Als ich kurze Zeit später endlich die Venus hatte (um 9:59 MESZ), konnte ich vergleichen: Helligkeit etwa 2 mag schwächer als Venus (also wohl -2.5 mag), und Ort der Erstsichtung etwa 10-15° rechts unterhalb der Venus. Eine Recherche nach einem möglichen Satelliten bei CalSky blieb jedoch ergebnislos.
Venus erscheint so unglaublich hell, dass sie ohne Schwierigkeiten auch auf Digiknispen-Bildern erscheint - und zwar im Zoom sogar als heller fetter Fleck!

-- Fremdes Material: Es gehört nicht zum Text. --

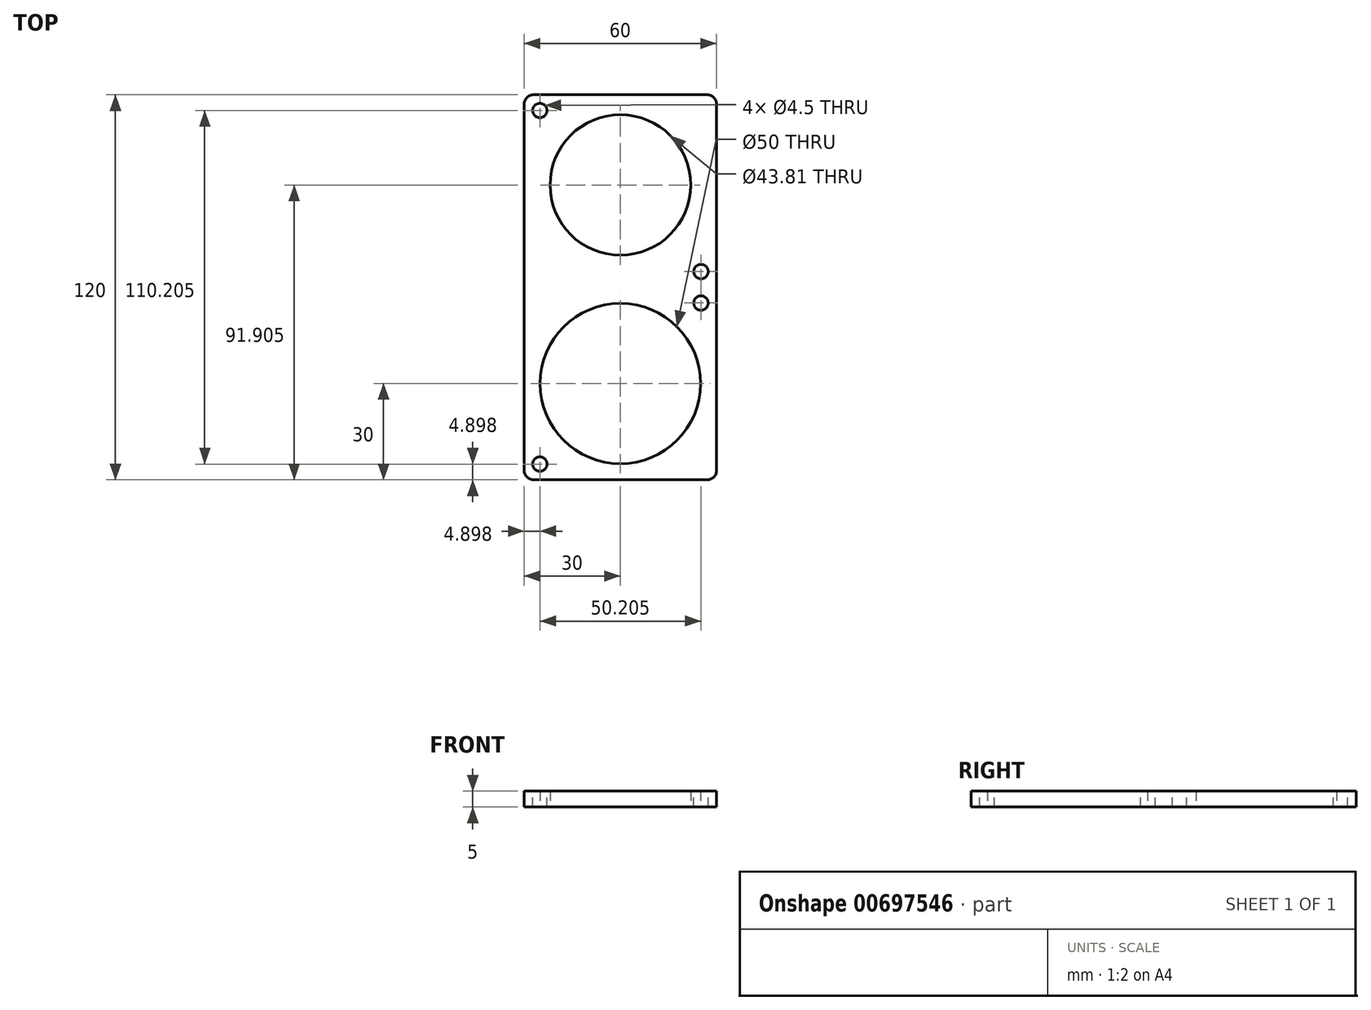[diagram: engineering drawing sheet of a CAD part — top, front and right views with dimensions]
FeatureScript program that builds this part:
annotation { "Feature Type Name" : "Feature", "Feature Type Description" : "" }
export const myFeature = defineFeature(function(context is Context, id is Id, definition is map)
    precondition{}
    {
        {
            var Q0;
            Q0=qCreatedBy(makeId("Top.planeOp"),FACE);
            var sketch = newSketch(context, id + "F0", { "sketchPlane" : qUnion([Q0])});
            skLineSegment(sketch, "E0.bottom", {"start": v(3, 0) * mm, "end": v(57, 0) * mm});
            skLineSegment(sketch, "E0.top", {"start": v(3, -120) * mm, "end": v(57, -120) * mm});
            skLineSegment(sketch, "E0.left", {"start": v(0, -3) * mm, "end": v(0, -117) * mm});
            skLineSegment(sketch, "E0.right", {"start": v(60, -3) * mm, "end": v(60, -117) * mm});
            skPoint(sketch, "E1.visualSharp", {"position": v(0, -120) * mm});
            skArc(sketch, "E1.filletArc", {"start": v(0, -117) * mm, "mid": v(0.88, -119.12) * mm, "end": v(3, -120) * mm});
            skPoint(sketch, "E2.visualSharp", {"position": v(60, -120) * mm});
            skArc(sketch, "E2.filletArc", {"start": v(57, -120) * mm, "mid": v(59.12, -119.12) * mm, "end": v(60, -117) * mm});
            skPoint(sketch, "E3.visualSharp", {"position": v(60, 0) * mm});
            skArc(sketch, "E3.filletArc", {"start": v(60, -3) * mm, "mid": v(59.12, -0.88) * mm, "end": v(57, 0) * mm});
            skPoint(sketch, "E4.visualSharp", {"position": v(0, 0) * mm});
            skArc(sketch, "E4.filletArc", {"start": v(3, 0) * mm, "mid": v(0.88, -0.88) * mm, "end": v(0, -3) * mm});
            skCircle(sketch, "E5", {"center": v(30, -90) * mm, "radius": 25 * mm});
            skCircle(sketch, "E6", {"center": v(30, -28.1) * mm, "radius": 21.9 * mm});
            skSolve(sketch);
        }
        {
            var Q0;
            Q0=makeQuery(id+"F0.imprint","IMPRINT",FACE,{"disambiguationData":[TD([[makeQuery(id+"F0.imprint","IMPRINT",EDGE,{"derivedFrom":sQuery(id+"F0.wireOp",EDGE,"E0.bottom")}),-1.0]])]});
            extrude(context, id + "F1", {"entities" : qUnion([Q0]), "depth" : 5 * mm, "offsetDistance" : 25 * mm});
        }
        {
            var Q0;
            Q0=makeQuery(id+"F1.opExtrude","CAP_FACE",FACE,{"disambiguationData":[OSD([sQuery(id+"F0.wireOp",EDGE,"E0.bottom"),sQuery(id+"F0.wireOp",EDGE,"E0.top"),sQuery(id+"F0.wireOp",EDGE,"E0.left"),sQuery(id+"F0.wireOp",EDGE,"E0.right"),sQuery(id+"F0.wireOp",EDGE,"E1.filletArc"),sQuery(id+"F0.wireOp",EDGE,"E2.filletArc"),sQuery(id+"F0.wireOp",EDGE,"E3.filletArc"),sQuery(id+"F0.wireOp",EDGE,"E4.filletArc"),sQuery(id+"F0.wireOp",EDGE,"E5"),sQuery(id+"F0.wireOp",EDGE,"E6")])],"isStart":false});
            var sketch = newSketch(context, id + "F2", { "sketchPlane" : qUnion([Q0])});
            skCircle(sketch, "E7", {"center": v(4.9, -115.1) * mm, "radius": 2.25 * mm});
            skCircle(sketch, "E8", {"center": v(55.1, -64.9) * mm, "radius": 2.25 * mm});
            skCircle(sketch, "E9", {"center": v(55.1, -55.1) * mm, "radius": 2.25 * mm});
            skCircle(sketch, "E10", {"center": v(4.9, -4.9) * mm, "radius": 2.25 * mm});
            skSolve(sketch);
        }
        {
            var Q0;
            Q0=makeQuery(id+"F2.imprint","IMPRINT",FACE,{"disambiguationData":[TD([[makeQuery(id+"F2.imprint","IMPRINT",EDGE,{"derivedFrom":sQuery(id+"F2.wireOp",EDGE,"E7")}),1.0]])]});
            var Q1;
            Q1=makeQuery(id+"F2.imprint","IMPRINT",FACE,{"disambiguationData":[TD([[makeQuery(id+"F2.imprint","IMPRINT",EDGE,{"derivedFrom":sQuery(id+"F2.wireOp",EDGE,"E8")}),1.0]])]});
            var Q2;
            Q2=makeQuery(id+"F2.imprint","IMPRINT",FACE,{"disambiguationData":[TD([[makeQuery(id+"F2.imprint","IMPRINT",EDGE,{"derivedFrom":sQuery(id+"F2.wireOp",EDGE,"E9")}),1.0]])]});
            var Q3;
            Q3=makeQuery(id+"F2.imprint","IMPRINT",FACE,{"disambiguationData":[TD([[makeQuery(id+"F2.imprint","IMPRINT",EDGE,{"derivedFrom":sQuery(id+"F2.wireOp",EDGE,"E10")}),1.0]])]});
            extrude(context, id + "F3", {"entities" : qUnion([Q0, Q1, Q2, Q3]), "operationType" : NewBodyOperationType.REMOVE, "oppositeDirection" : true, "depth" : 25 * mm, "offsetDistance" : 25 * mm});
        }
    });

Abb.1: Venus am Tageshimmel - sie muss gar nicht weiter gekennzeichnet werden, so auffällig ist sie!
[attachment=2]150929 1034_5318#.jpg[/attachment]




JUPITER
Nachdem der Himmel hier am Kaiserstuhl weiterhin sehr klar ist - trotz einiger niedrieger Wolken - fällt mir das Auffinden der Venus inzwischen so leicht und sie erscheint so hell, dass eigentlich auch Jupiter zu sehen sein müsste. Daher habe ich mich heute auf die Suche nach ihm gemacht - mit Venus als Ausgangs- bzw. Anhaltspunkt. Stellarium wies mir den Weg: 18° von Venus Richtung Sonne und dann noch 4° oberhalb. Ich habe mich im Garten so platziert, dass sich der Bereich, in dem Jupiter sein sollte, über dem Giebel des Nachbarhauses befand. Und tatsächlich: bald hatte ich ihn! Zwar sehr schwach und nur knapp über der Sichtbarkeitsgrenze, aber meiner Meinung nach eindeutig. Eine zeitlang lang konnte ich ihn "halten" - und traute gleichzeitig meinen Augen nicht so recht: War das wirklich Jupiter? Das Wiederfinden war nicht einfach - und wieder meinte ich, ihn erspäht zu haben. Von der Helligkeit stimmte es auch: etwa 1-2 mag. schwächer als der "Satellit" vorhin, also ca. -1.5 mag - die Jupiter zur Zeit tatsächlich hat (nach stellarium). Ich hatte leider kein Fernglas dabei, um die Sichtung zu verifizieren. Es bleibt daher zumindest der Verdacht, dass ich mir das vielleicht doch nur eingebildet haben könnte. Eine solche Jupiterbeobachtung weitab von der Venus hatte ich bereits im Frühjahr (eine zweite Beobachtungsserie) gemacht (15.05.2015) - auch hier ohne die Möglichkeit, die Sichtung verifizieren zu können. Aber ich hatte ja meine kleine Digiknipse dabei. Wenn vorhin die Venus einen so fetten Flecken auf dem Chip hinterlassen hat, sollte Jupiter zumindest eine erkennbare Spur erzeugen. Ich habe verschiedene Aufnahmen gemacht - aus der Erfahrung, dass hier der Zufall eine große Rolle spielt, ob der "Stern" abgebildet wird oder nicht. Und siehe da: auf mindestens einer Aufnahme ist er eindeutig da - und zwar an der Stelle, an der ich ihn zu sehen glaubte. Das ist unglaublich: Wenn man weiß wo (und sowohl das Wetter wie auch das eigene Auge mitspielen!), kann man Jupiter nicht nur freisichtig sehen, sondern auch sogar auffinden - lediglich mit Hilfe von Sonne und Venus.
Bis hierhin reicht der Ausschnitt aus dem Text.